Here’s a clue – in the form of a small, yet tongue in cheek, caveat.

“You do not have to know something fully but it may harm your security if you do not understand when questioned something you rely on as truth. Anything you think you know may be given as evidence."

This tells us that when life comes knocking on our door asking questions, we should only rely on something we fully understand, and not just something we think we know.

The psychiatrist R.D.Laing is noted for a number of famous quotes. In terms of knowing and not knowing, this next one encapsulates one of the biggest pitfalls we encounter:
“If I don’t know I don’t know, I think I know.
If I don’t know I know, I think I don’t know.”

Understanding, for a navigator, means not relying on what you think you know as being true. Use what you know, yet treat it as only being what you think you know. Blend it with current evidence and you will continually update what you know. Through that process there will always be more to know, and you will grow your Understanding. You may rely on your knowledge but you must always question it.

In terms of self-navigation, always keep this perspective. It will serve you well and in ways you may not yet have even encountered or considered. Without this perspective, the full meaning and consequences of another R.D. Laing quote will be lost upon you.

“The range of what we think and do is limited by what we fail to notice. And because we fail to notice that we fail to notice, there is little we can do to change; until we notice how failing to notice shapes our thoughts and deeds.”

 “Doing the Math”

When I was young, mathematics was my best subject. I loved and understood it, and my understanding underpinned my confidence and a lot of other things in life I was good at.

I had not long commenced studying Degree level Maths when it was proved to me that 2 + 2 did not necessarily = 4. Now, I had an extensive mathematical knowledge and expertise up to A-level, and certainly felt I understood the piece of simple arithmetic 2+2=4 that I had learned and then relied on since I was very, very much younger.

But here’s the thing – I only knew the numerical answer.

I also knew thousands of other mathematically related answers, since maths, for me, was all about questions and answers. For every problem, there was a solution. It had a simplicity that came easy to me. And although 2+2=4 added up for me - I definitely did not UNDERSTAND the true mathematics behind the question. 

My problem was that I didn’t know that I did not understand it, so I thought I did.

It was a pivotal moment in my life. I had gone through all my childhood, all my schooling, and reached the age of eighteen – only to discover that one of the cornerstones of my understanding of the world was totally flawed.
I was totally undermined and devastated and from this point on, the entire perspective of my life shifted into a downward spiral.
This was my particular Rubicon.

The Zen of Understanding

So should we always question our Understanding of anything and everything?
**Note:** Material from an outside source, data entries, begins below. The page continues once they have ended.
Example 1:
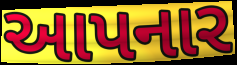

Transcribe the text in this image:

આપનાર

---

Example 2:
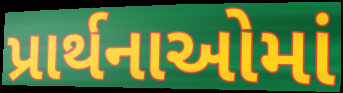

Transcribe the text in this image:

પ્રાર્થનાઓમાં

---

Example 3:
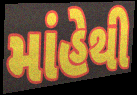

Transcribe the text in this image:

માંહેથી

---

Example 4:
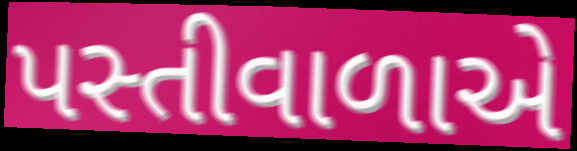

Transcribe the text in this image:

પસ્તીવાળાએ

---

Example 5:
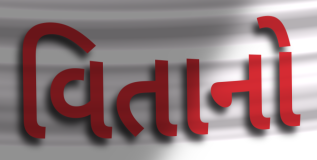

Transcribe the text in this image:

વિતાનો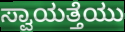
ಸ್ವಾಯತ್ತೆಯು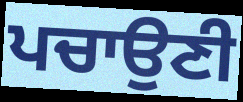
ਪਚਾਉਣੀ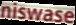
niswaseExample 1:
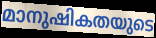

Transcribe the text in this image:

മാനുഷികതയുടെ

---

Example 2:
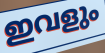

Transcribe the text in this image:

ഇവളും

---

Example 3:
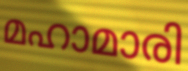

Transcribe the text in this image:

മഹാമാരി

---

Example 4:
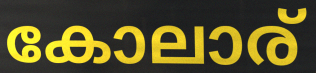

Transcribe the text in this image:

കോലാര്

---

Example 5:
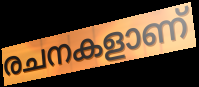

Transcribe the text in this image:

രചനകളാണ്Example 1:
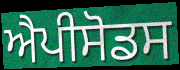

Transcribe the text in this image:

ਐਪੀਸੋਡਸ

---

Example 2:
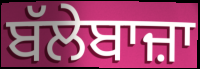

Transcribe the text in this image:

ਬੱਲੇਬਾਜ਼ਾ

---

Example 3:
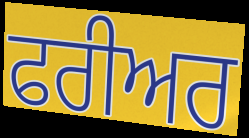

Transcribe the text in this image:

ਫਰੀਅਰ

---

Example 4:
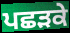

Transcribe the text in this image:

ਪਛੜਕੇ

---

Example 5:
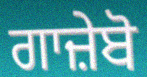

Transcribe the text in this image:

ਗਾਜ਼ੇਬੋ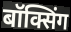
बॉक्सिंगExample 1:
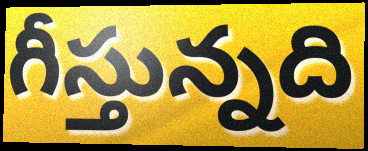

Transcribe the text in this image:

గీస్తున్నది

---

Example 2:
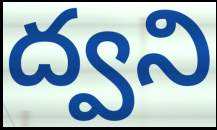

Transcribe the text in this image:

ద్వని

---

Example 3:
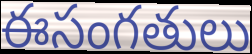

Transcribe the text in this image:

ఈసంగతులు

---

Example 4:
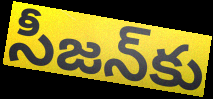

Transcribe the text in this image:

సీజన్‌కు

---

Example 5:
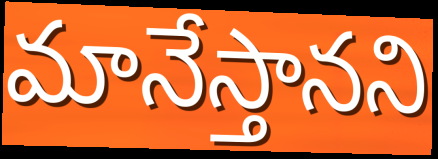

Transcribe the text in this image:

మానేస్తానని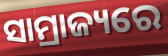
ସାମ୍ରାଜ୍ୟରେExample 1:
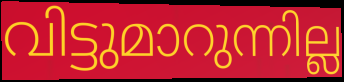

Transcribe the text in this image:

വിട്ടുമാറുന്നില്ല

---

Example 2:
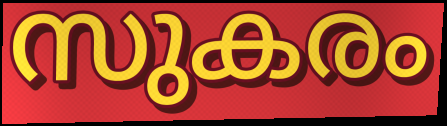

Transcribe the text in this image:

സുകരം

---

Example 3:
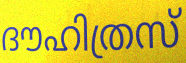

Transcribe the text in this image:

ദൗഹിത്രസ്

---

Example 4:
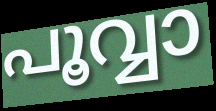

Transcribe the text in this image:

പൂവ്വാ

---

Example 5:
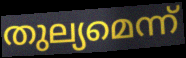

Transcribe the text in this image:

തുല്യമെന്ന്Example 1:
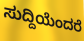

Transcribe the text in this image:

ಸುದ್ದಿಯೆಂದರೆ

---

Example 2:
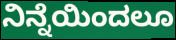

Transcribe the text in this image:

ನಿನ್ನೆಯಿಂದಲೂ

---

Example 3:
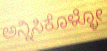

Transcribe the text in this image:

ಅನ್ನಿಸಿಕೊಳ್ಳೋ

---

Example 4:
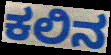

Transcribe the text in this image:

ಕಲಿನ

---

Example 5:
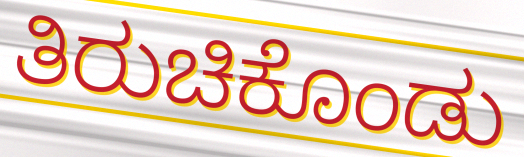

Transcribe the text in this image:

ತಿರುಚಿಕೊಂಡುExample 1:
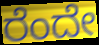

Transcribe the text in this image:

ರೆಂದೇ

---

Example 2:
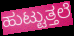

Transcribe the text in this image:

ಹುಟ್ಟುತ್ತಲೆ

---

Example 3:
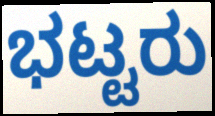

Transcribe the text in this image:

ಭಟ್ಟರು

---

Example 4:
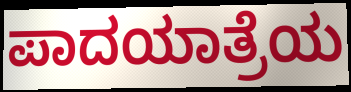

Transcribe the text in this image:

ಪಾದಯಾತ್ರೆಯ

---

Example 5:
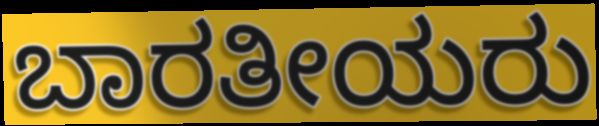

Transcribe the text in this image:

ಬಾರತೀಯರು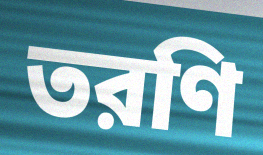
তরণি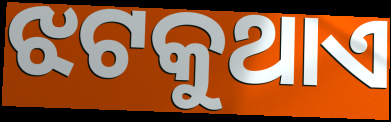
ଝଟକୁଥାଏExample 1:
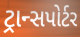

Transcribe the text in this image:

ટ્રાન્સપોર્ટર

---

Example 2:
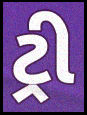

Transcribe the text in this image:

ટ્રી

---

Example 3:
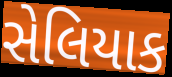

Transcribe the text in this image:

સેલિયાક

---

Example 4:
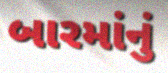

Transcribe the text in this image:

બારમાંનું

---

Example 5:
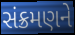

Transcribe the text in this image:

સંક્રમણનેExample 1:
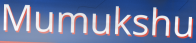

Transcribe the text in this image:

Mumukshu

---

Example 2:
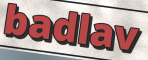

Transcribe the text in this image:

badlav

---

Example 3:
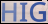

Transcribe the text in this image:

HIG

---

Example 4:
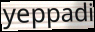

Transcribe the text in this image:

yeppadi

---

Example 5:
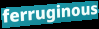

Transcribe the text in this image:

ferruginousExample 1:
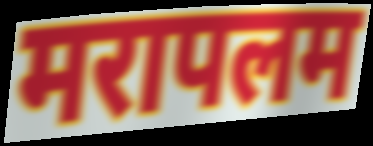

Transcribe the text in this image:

मरापलम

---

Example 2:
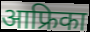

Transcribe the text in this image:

आफ्रिका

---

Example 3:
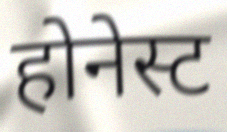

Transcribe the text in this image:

होनेस्ट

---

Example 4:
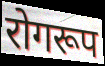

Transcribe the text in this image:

रोगरूप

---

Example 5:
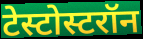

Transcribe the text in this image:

टेस्टोस्टरॉनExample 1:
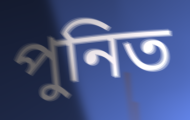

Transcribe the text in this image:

পুনিত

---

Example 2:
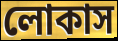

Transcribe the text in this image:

লোকাস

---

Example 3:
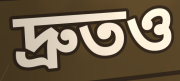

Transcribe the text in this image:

দ্রুতও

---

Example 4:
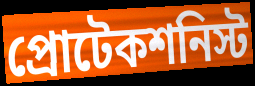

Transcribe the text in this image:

প্রোটেকশনিস্ট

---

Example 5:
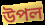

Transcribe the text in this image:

উপলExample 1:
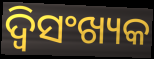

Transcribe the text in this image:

ଦ୍ୱିସଂଖ୍ୟକ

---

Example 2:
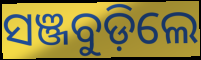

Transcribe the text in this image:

ସଞ୍ଜବୁଡ଼ିଲେ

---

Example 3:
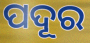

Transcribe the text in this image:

ପଦୂର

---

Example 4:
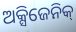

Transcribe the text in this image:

ଅକ୍ସିଜେନିକ୍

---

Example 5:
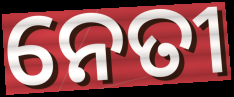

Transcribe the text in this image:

ନେତୀ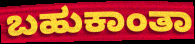
ಬಹುಕಾಂತಾ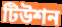
টিউশনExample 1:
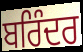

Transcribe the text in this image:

ਬਰਿੰਦਰ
Well, since our Understanding is something that we grow, there is no real threshold below which we don’t have it and after which we do. It is like the graph of Mastery, where we never reach a point of zenith. 

There was a story told to Bruce Lee by his sufi, about the Japanese Zen master who received a university professor who came to enquire about Zen.

“It was obvious to the master from the start of the conversation that the professor was not so much interested in learning about Zen as he was in impressing the master with his own opinions and knowledge. The master listened patiently and finally suggested they have tea.

The master poured his visitor’s cup full and then kept on pouring.
The professor watched the cup overflowing until he could no longer restrain himself.
“The cup is overfull, no more will go in.”
“Like this cup,” the master said, “you are full of your own opinions and speculations. How can I show you Zen until you first empty your cup?”